Question 9: Which ion plays a role in the process shown below? (Recent NEET Pattern 2018)
- A. Potassium
- B. Sodium
- C. Magnesium
- D. Calcium (Correct Answer)
Explanation: ***Calcium*** - **Calcium ions (Ca2+)** are the primary trigger for **exocytosis**, binding to **synaptotagmin** proteins on synaptic vesicles to initiate membrane fusion. - Ca2+ influx activates the **SNARE complex** formation, allowing vesicles to fuse with the plasma membrane and release neurotransmitters or other cellular contents. *Potassium* - **Potassium ions (K+)** are primarily responsible for maintaining the **resting membrane potential** and **repolarization** during action potentials. - While essential for neuronal function, K+ does not directly trigger **vesicle fusion** or exocytosis processes. *Sodium* - **Sodium ions (Na+)** are crucial for **action potential depolarization** and maintaining **electrochemical gradients** across cell membranes. - Na+ influx initiates nerve impulses but does not serve as the direct trigger for **vesicle release** during exocytosis. *Magnesium* - **Magnesium ions (Mg2+)** function as essential **cofactors** for numerous enzymes and play roles in **ATP metabolism** and **protein synthesis**. - Although Mg2+ can modulate some cellular processes, it is not the primary ion responsible for triggering **exocytotic release**.
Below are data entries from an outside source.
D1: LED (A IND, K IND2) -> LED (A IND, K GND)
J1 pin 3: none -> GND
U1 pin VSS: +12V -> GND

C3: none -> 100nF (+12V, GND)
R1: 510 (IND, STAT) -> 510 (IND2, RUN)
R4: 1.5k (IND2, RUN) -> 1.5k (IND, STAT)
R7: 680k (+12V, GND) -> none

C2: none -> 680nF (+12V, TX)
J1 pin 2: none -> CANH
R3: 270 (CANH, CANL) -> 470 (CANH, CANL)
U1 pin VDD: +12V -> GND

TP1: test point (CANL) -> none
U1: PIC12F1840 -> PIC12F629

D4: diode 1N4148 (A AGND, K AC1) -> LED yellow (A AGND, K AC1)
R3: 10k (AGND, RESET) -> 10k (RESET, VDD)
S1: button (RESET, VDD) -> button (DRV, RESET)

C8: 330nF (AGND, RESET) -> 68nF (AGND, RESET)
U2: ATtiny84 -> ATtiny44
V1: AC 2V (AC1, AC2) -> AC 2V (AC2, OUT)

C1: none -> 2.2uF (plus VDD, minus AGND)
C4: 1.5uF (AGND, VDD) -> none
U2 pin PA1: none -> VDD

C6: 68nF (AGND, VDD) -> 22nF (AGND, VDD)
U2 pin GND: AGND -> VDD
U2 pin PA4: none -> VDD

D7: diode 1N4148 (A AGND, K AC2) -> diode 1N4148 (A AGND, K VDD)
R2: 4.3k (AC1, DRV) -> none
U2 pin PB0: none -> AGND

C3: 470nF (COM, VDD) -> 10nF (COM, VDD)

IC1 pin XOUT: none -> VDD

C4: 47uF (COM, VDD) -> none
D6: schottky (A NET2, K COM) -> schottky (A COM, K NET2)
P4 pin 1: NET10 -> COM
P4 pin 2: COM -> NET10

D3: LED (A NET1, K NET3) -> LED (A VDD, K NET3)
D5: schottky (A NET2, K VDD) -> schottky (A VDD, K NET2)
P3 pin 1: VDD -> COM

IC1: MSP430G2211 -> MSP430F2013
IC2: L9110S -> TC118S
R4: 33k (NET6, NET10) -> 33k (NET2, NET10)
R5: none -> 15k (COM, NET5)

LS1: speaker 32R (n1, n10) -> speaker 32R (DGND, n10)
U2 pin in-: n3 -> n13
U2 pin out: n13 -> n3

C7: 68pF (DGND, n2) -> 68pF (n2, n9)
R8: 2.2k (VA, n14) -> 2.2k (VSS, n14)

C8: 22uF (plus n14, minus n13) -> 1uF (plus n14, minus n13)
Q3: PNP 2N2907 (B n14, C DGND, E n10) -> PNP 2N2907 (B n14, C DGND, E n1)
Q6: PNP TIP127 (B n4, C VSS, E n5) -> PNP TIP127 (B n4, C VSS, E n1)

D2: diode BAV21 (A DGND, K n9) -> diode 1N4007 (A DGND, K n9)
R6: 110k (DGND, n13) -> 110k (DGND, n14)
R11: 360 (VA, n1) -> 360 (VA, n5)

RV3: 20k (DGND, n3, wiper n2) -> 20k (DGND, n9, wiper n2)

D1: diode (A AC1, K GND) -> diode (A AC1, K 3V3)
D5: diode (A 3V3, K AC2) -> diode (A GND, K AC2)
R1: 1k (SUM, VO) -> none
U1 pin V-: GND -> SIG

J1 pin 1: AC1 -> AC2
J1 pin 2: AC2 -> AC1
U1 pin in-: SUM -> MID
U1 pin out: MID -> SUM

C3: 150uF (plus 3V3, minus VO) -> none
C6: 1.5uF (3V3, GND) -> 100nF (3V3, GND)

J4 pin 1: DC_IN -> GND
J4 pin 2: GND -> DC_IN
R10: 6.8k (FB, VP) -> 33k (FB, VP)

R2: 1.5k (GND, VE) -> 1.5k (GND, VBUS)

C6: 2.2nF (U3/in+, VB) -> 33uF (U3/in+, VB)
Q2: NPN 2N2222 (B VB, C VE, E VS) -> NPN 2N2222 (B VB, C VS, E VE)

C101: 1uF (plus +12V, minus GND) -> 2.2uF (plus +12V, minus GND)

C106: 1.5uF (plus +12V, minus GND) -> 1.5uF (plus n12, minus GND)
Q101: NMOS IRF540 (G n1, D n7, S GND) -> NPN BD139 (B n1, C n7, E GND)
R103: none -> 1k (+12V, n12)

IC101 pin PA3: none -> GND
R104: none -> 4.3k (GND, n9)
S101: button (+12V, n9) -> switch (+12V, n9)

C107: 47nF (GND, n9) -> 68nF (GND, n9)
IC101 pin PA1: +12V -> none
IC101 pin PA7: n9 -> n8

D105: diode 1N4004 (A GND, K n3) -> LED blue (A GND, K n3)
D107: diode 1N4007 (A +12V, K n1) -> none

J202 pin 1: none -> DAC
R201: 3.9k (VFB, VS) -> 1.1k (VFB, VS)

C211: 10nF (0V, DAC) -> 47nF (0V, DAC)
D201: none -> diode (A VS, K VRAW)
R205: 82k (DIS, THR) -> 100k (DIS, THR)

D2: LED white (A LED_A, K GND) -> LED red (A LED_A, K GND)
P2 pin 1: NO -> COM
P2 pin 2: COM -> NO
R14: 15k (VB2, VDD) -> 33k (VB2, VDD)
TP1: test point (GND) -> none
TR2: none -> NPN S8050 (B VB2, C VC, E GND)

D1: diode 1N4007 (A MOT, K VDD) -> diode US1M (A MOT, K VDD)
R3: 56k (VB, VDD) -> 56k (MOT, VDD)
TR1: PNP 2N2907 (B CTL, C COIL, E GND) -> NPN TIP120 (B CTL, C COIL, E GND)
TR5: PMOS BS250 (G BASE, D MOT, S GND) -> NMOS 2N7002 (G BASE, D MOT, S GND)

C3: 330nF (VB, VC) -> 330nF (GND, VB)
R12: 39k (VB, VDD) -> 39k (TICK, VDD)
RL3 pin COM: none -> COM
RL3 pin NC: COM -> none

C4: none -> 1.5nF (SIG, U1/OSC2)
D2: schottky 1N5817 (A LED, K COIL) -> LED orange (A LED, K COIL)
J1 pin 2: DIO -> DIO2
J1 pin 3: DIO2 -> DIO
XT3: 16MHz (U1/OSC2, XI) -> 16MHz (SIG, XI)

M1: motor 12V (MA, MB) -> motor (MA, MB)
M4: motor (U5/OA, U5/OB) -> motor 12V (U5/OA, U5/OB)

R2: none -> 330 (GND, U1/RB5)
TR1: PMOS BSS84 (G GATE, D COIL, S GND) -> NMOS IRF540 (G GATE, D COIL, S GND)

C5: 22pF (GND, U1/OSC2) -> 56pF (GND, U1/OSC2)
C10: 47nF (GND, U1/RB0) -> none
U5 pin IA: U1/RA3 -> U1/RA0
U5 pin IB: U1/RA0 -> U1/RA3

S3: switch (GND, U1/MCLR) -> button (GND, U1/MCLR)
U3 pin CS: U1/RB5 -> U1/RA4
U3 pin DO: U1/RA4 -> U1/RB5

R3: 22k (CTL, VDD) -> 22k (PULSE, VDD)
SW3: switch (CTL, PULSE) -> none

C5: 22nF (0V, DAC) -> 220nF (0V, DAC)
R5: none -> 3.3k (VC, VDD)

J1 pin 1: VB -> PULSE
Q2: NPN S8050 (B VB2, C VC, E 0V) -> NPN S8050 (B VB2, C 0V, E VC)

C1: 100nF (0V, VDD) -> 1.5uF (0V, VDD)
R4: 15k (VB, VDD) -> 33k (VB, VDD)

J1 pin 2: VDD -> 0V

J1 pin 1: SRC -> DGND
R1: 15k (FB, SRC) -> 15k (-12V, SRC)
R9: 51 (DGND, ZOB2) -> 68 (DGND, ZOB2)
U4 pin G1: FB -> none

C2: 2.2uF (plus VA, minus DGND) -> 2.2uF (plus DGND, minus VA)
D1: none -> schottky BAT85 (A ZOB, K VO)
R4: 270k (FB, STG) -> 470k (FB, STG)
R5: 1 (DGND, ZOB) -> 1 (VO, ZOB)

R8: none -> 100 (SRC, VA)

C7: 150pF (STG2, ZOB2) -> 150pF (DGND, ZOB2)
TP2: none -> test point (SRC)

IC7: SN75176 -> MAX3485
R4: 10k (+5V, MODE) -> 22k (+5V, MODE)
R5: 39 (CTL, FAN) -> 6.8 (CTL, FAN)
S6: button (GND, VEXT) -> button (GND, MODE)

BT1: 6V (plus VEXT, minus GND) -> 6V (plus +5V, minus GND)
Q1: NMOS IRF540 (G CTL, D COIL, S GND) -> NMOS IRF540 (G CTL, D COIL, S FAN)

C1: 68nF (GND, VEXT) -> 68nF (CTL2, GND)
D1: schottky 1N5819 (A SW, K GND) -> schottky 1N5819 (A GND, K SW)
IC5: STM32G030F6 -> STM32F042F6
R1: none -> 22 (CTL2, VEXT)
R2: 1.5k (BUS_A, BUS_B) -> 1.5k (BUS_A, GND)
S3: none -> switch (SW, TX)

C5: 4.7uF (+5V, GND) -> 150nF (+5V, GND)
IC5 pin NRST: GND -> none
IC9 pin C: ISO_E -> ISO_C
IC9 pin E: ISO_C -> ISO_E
Question 10: Which of the following is not a component of the process shown in the image?
- A. Dynein
- B. Kinesin
- C. Myosin
- D. Actin (Correct Answer)
Explanation: ***Actin*** - The image depicts **microtubule-based transport** involving motor proteins (dynein and kinesin) moving cargo along microtubules. - **Actin filaments** are a completely separate cytoskeletal system and are NOT components of the microtubule-based process shown. - This is the most fundamental distinction - actin vs. microtubule cytoskeletal systems. *Dynein* - **Dynein** is clearly shown in the image, transporting **retrograde cargo** toward the minus end of the microtubule. - It is a key motor protein for minus-end directed movement along microtubules. *Kinesin* - **Kinesin** is depicted in the image, transporting **anterograde cargo** toward the plus end of the microtubule. - It is the primary motor protein for plus-end directed movement along microtubules. *Myosin* - While **myosin** typically works with actin filaments rather than microtubules, it belongs to the same functional category as dynein and kinesin (motor proteins). - Some myosin isoforms can even associate with microtubule-based processes in specific contexts. - **Actin** is the better answer as it represents a completely different cytoskeletal system, whereas myosin is still a motor protein like the others listed.